Data records start
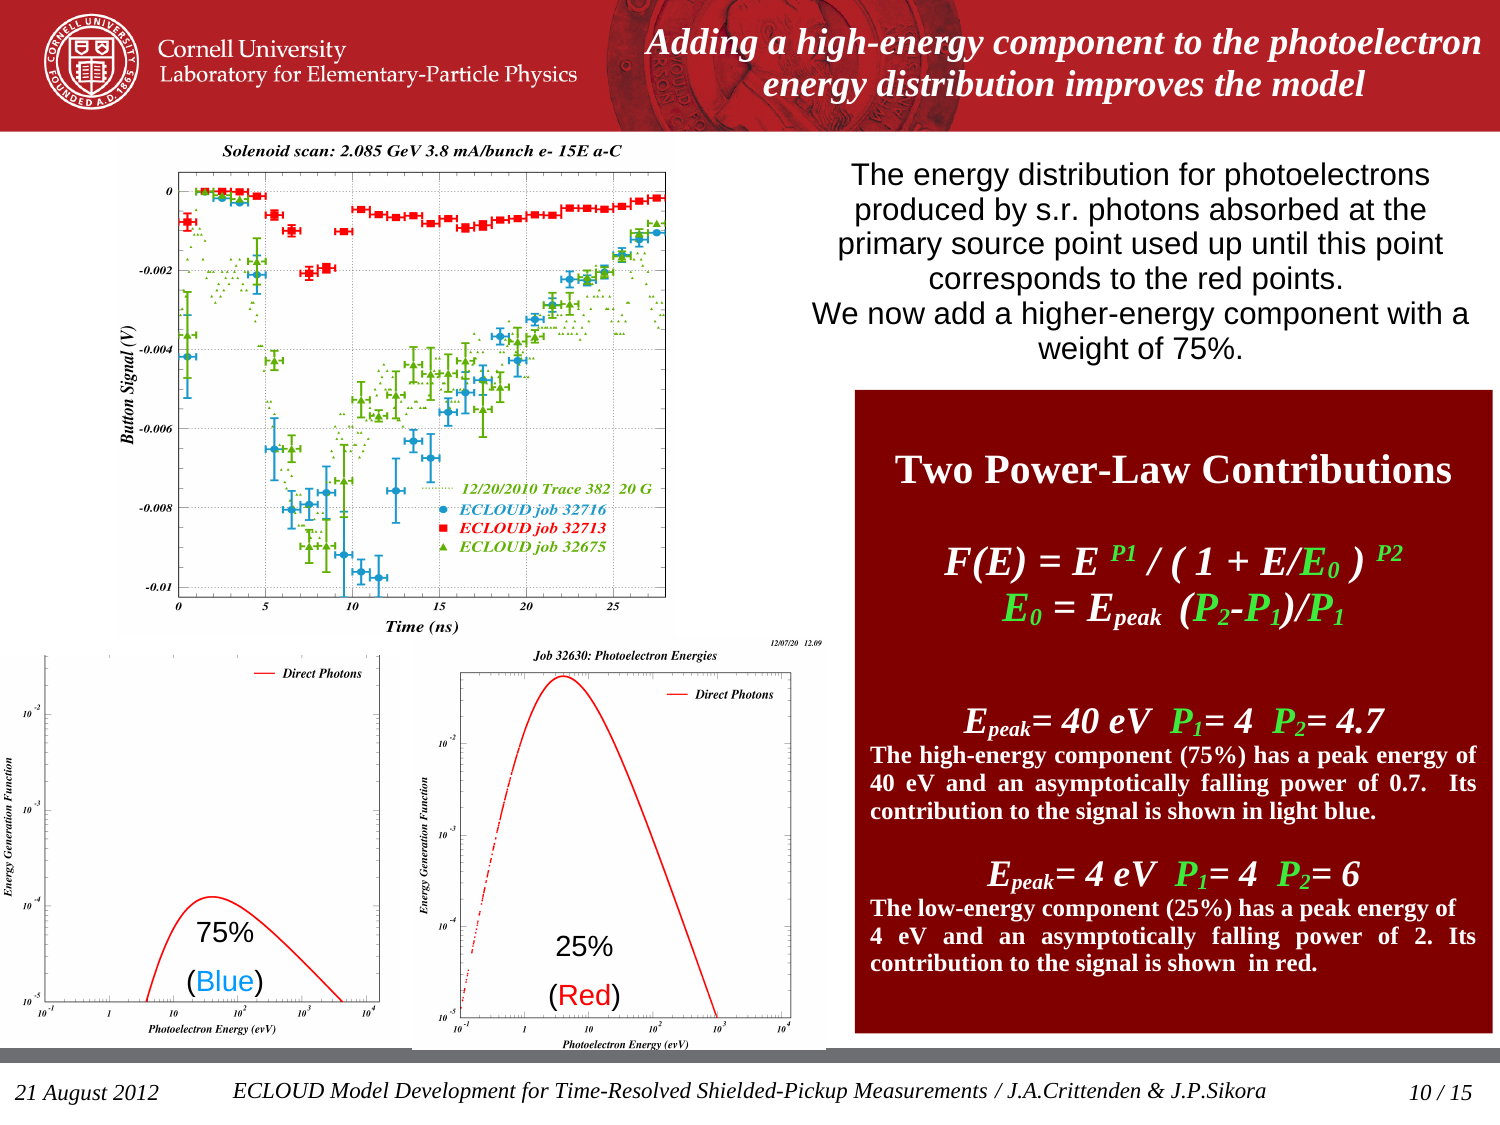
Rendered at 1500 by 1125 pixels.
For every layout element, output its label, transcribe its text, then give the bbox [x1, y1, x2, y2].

text_box 25% (Red) [509, 918, 660, 1024]
text_box 75% (Blue) [150, 904, 301, 1010]
text_box The energy distribution for photoelectrons produced by s.r. photons absorbed at the primary source point used up until this point corresponds to the red points. We now add a higher-energy component with a weight of 75%. [787, 149, 1496, 374]
picture [0, 655, 400, 1045]
picture [0, 0, 1500, 132]
text_box Two Power-Law Contributions F(E) = E P1 / ( 1 + E/E0 ) P2 E0 = Epeak (P2-P1)/P1 Epeak= 40 eV P1= 4 P2= 4.7 The high-energy component (75%) has a peak energy of 40 eV and an asymptotically falling power of 0.7. Its contribution to the signal is shown in light blue. Epeak= 4 eV P1= 4 P2= 6 The low-energy component (25%) has a peak energy of 4 eV and an asymptotically falling power of 2. Its contribution to the signal is shown in red. [854, 389, 1493, 1034]
picture [118, 136, 826, 1051]
title Adding a high-energy component to the photoelectron energy distribution improves the model [637, 6, 1492, 120]
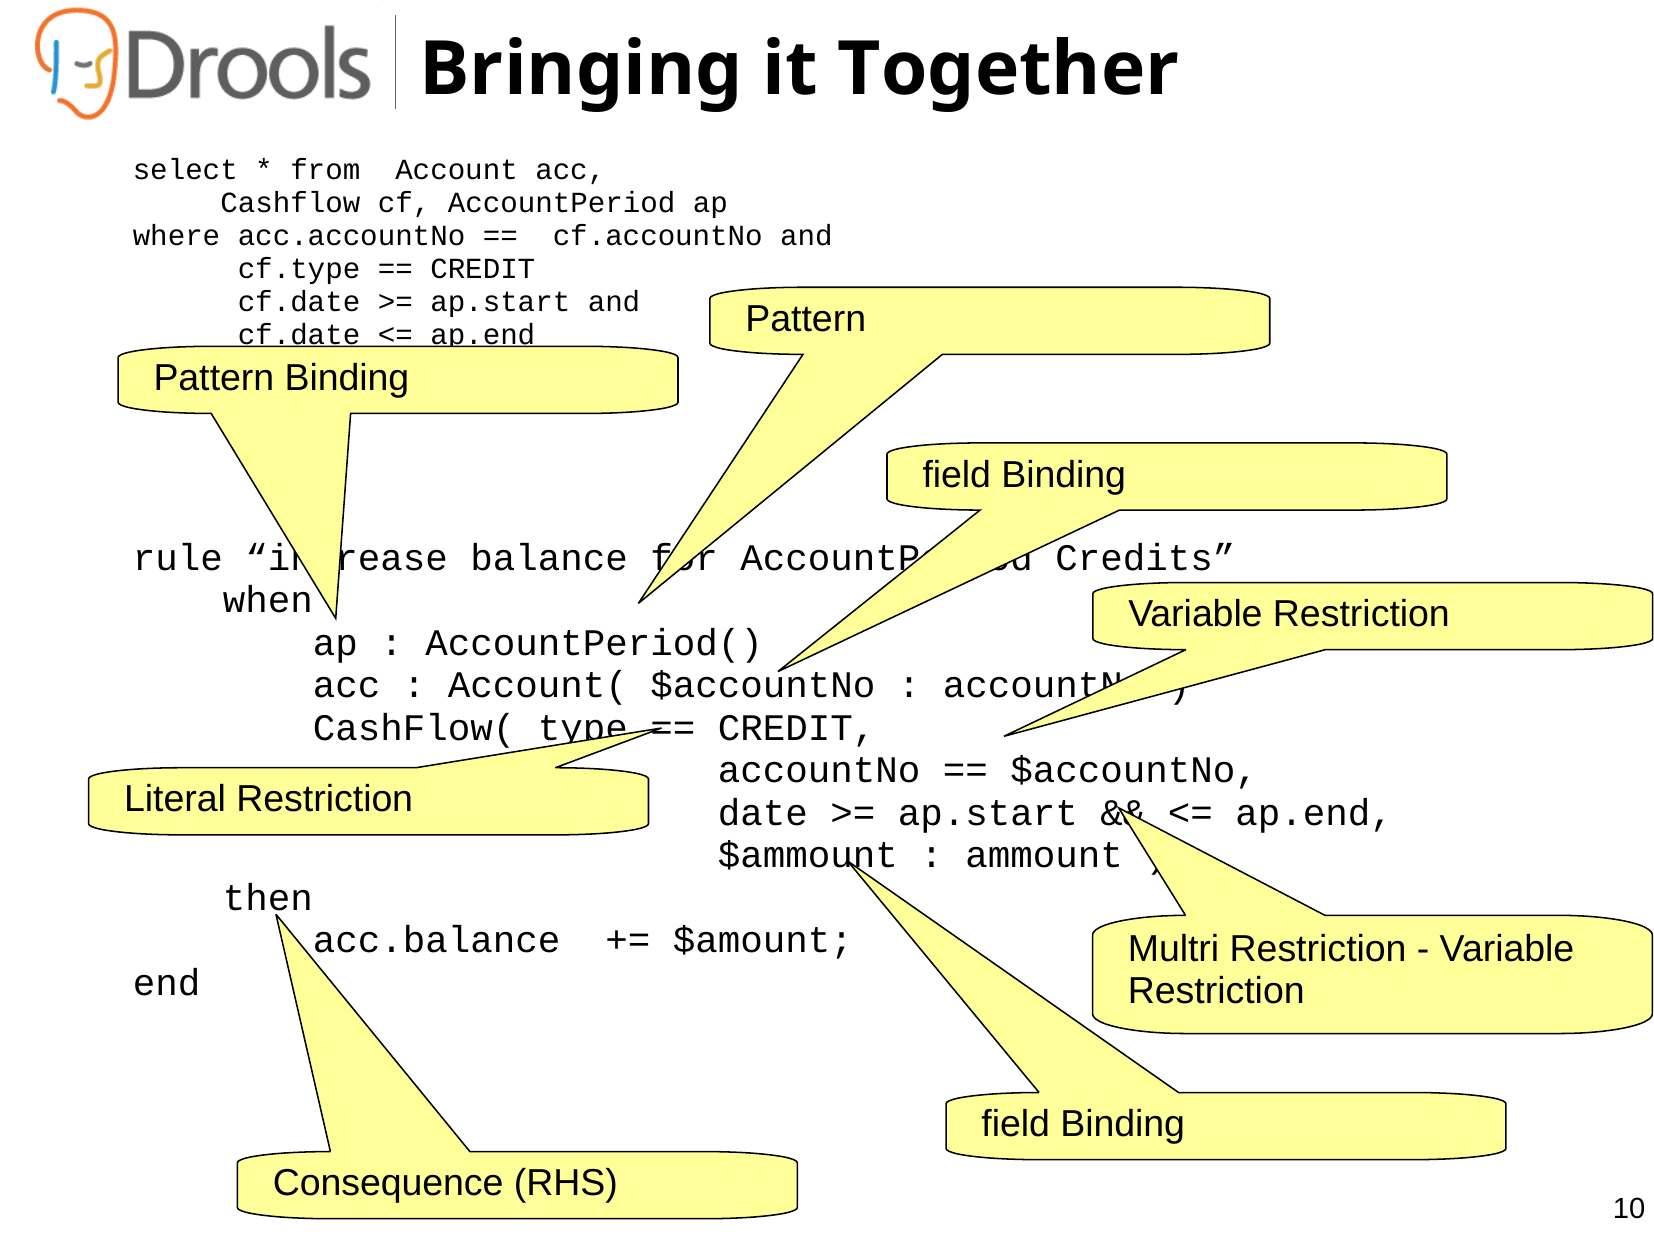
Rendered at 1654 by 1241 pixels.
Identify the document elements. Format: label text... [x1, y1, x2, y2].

text_box field Binding [847, 861, 1506, 1160]
text_box Pattern [638, 287, 1270, 604]
text_box select * from Account acc, Cashflow cf, AccountPeriod ap where acc.accountNo == cf.accountNo and cf.type == CREDIT cf.date >= ap.start and cf.date <= ap.end [118, 147, 905, 350]
text_box Multri Restriction - Variable Restriction [1092, 807, 1653, 1034]
text_box Literal Restriction [88, 728, 662, 835]
text_box Pattern Binding [118, 346, 679, 619]
text_box Consequence (RHS) [237, 914, 798, 1219]
picture [29, 0, 384, 126]
title Bringing it Together [419, 5, 1630, 125]
text_box trigger : acc.balance += cf.amount [147, 336, 650, 349]
text_box rule “increase balance for AccountPeriod Credits” when ap : AccountPeriod() acc : Account( $accountNo : accountNo ) CashFlow( type == CREDIT, accountNo == $accountNo, date >= ap.start && <= ap.end, $ammount : ammount ) then acc.balance += $amount; end [118, 531, 1447, 1152]
text_box field Binding [777, 442, 1447, 672]
text_box Variable Restriction [1003, 582, 1653, 737]
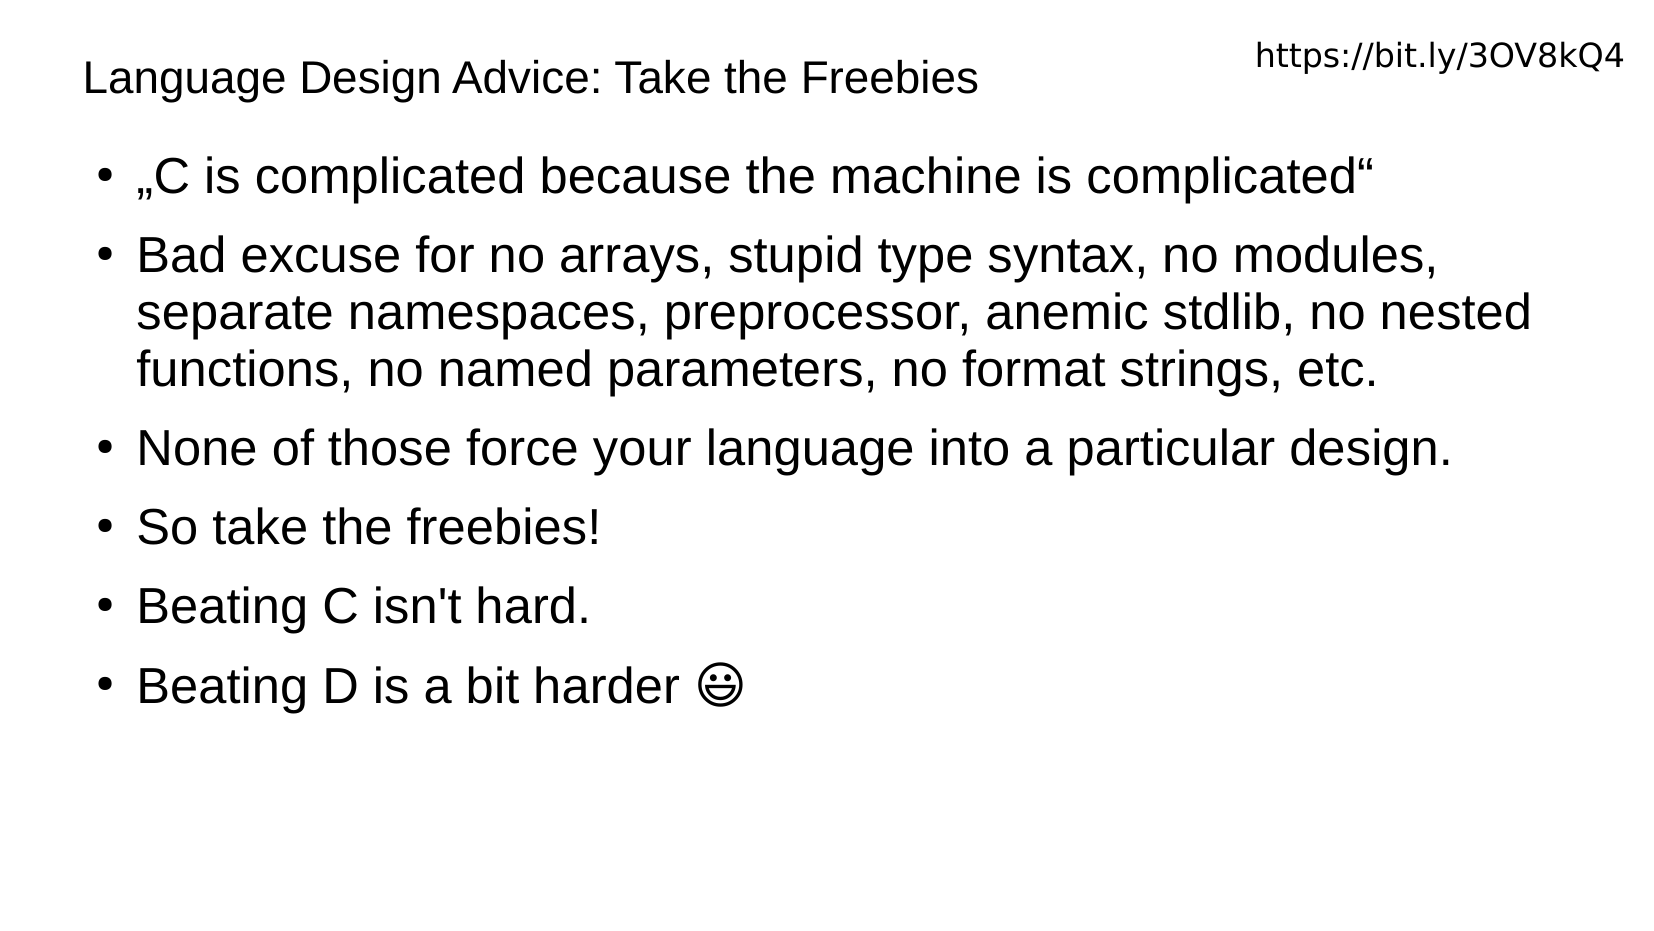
Data records end
__What the task asks__.
In the material above, change every "Rendered" to "Displayed" and keep everything else the same. Leave out the pictures when you give the lines again.

__Answer to this task__.
Displayed at 1500 by 1125 pixels.
For every layout element, output its label, transcribe its text, then give the bbox [x1, y1, x2, y2].

text_box 25% (Red) [509, 918, 660, 1024]
text_box 75% (Blue) [150, 904, 301, 1010]
text_box The energy distribution for photoelectrons produced by s.r. photons absorbed at the primary source point used up until this point corresponds to the red points. We now add a higher-energy component with a weight of 75%. [787, 149, 1496, 374]
picture [0, 655, 400, 1045]
picture [0, 0, 1500, 132]
text_box Two Power-Law Contributions F(E) = E P1 / ( 1 + E/E0 ) P2 E0 = Epeak (P2-P1)/P1 Epeak= 40 eV P1= 4 P2= 4.7 The high-energy component (75%) has a peak energy of 40 eV and an asymptotically falling power of 0.7. Its contribution to the signal is shown in light blue. Epeak= 4 eV P1= 4 P2= 6 The low-energy component (25%) has a peak energy of 4 eV and an asymptotically falling power of 2. Its contribution to the signal is shown in red. [854, 389, 1493, 1034]
picture [118, 136, 826, 1051]
title Adding a high-energy component to the photoelectron energy distribution improves the model [637, 6, 1492, 120]
Displayed at 1654 by 1241 pixels.
Identify the document elements. Format: label text... [x1, y1, x2, y2].

text_box field Binding [847, 861, 1506, 1160]
text_box Pattern [638, 287, 1270, 604]
text_box select * from Account acc, Cashflow cf, AccountPeriod ap where acc.accountNo == cf.accountNo and cf.type == CREDIT cf.date >= ap.start and cf.date <= ap.end [118, 147, 905, 350]
text_box Multri Restriction - Variable Restriction [1092, 807, 1653, 1034]
text_box Literal Restriction [88, 728, 662, 835]
text_box Pattern Binding [118, 346, 679, 619]
text_box Consequence (RHS) [237, 914, 798, 1219]
picture [29, 0, 384, 126]
title Bringing it Together [419, 5, 1630, 125]
text_box trigger : acc.balance += cf.amount [147, 336, 650, 349]
text_box rule “increase balance for AccountPeriod Credits” when ap : AccountPeriod() acc : Account( $accountNo : accountNo ) CashFlow( type == CREDIT, accountNo == $accountNo, date >= ap.start && <= ap.end, $ammount : ammount ) then acc.balance += $amount; end [118, 531, 1447, 1152]
text_box field Binding [777, 442, 1447, 672]
text_box Variable Restriction [1003, 582, 1653, 737]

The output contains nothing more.